While TBLT prioritizes communication skills and fluency, it does not mean neglecting grammar entirely. In fact, TBLT offers an opportunity to teach grammar in context, making it more meaningful for students. For example, in the “Planning a Weekend Trip” task, students may naturally encounter past tense when discussing their past travels or conditional sentences when considering hypothetical scenarios. Your role as a teacher is then to highlight these grammar rules in the post-task review stage.

4. Using meaningful tasks

The key to successful TBLT is the use of meaningful tasks. These tasks should align with students’ interests and daily lives, making the learning process relevant and engaging. Whether it’s discussing current events, solving problems, or planning events, the tasks should have a clear purpose and relevancy.

5. The learning process

TBLT embraces the idea that language is best learned through its use in authentic, real-world situations. As students engage in communicative tasks, they actively participate in the learning process. They discover language rules and nuances organically while striving to achieve their task objectives. This fosters a deeper understanding of the language and encourages active language production.
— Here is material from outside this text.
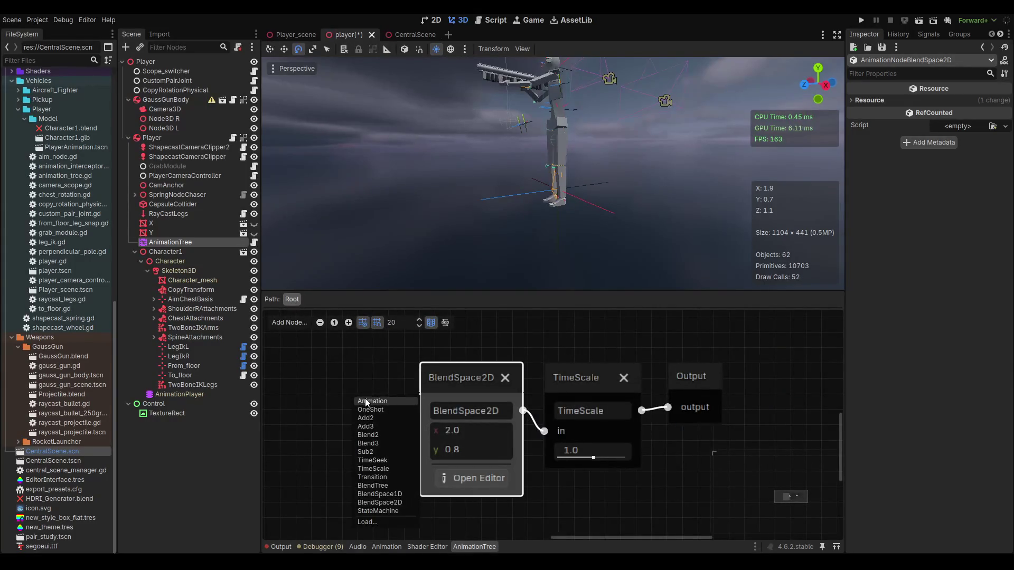
left_click(372, 387)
3 awesome Task-Based Language Learning activity examples (based on On Tesol)

  • Plan a trip– Divide students into groups and after having an exciting travelling conversation, ask them to brainstorm on planning a trip. Prompt them to ask questions like how long the trip will last; what is the budget; what kind of activities they should do. Provide them with objects like a map, set a specific time, and let them pick a real or imaginary destination and create the travelling plan.
  • Problem-solving– You could present them with various everyday problems they might face. For example, you could encourage them to brainstorm solutions to a certain school problem and create a poster to display that to the rest of the school community. For more advanced or older in age groups, you could set up debates on social issues.
  • Story making– Give them a character or the beginning of an unknown story or fairytale to them and give them some minutes to brainstorm the story’s ending on their own before being paired. When the groups are formed they will have the chance to listen to their classmates’ ideas and decide on a specific ending after debating all the ideas.

If you are interested to try out the Task-Based Language Teaching method in your language classes, you will probably enjoy our next article that gives examples of how Sanako’s Virtual Classroom Software can be used to deliver TBLT lessons.


References used in this article:

Richards, J. and Rodgers, T (1986) Approaches and Methods in Language Teaching, Cambridge University Press.

Willis, D. and Willis, J. R. (2011) Doing task-based teaching. 5. print. Oxford: Oxford Univ. Press (Oxford handbooks for language teachers).

N.S. Prabhu, Second Language Pedagogy, Oxford University Press; 1st edition (1 Oct. 1987).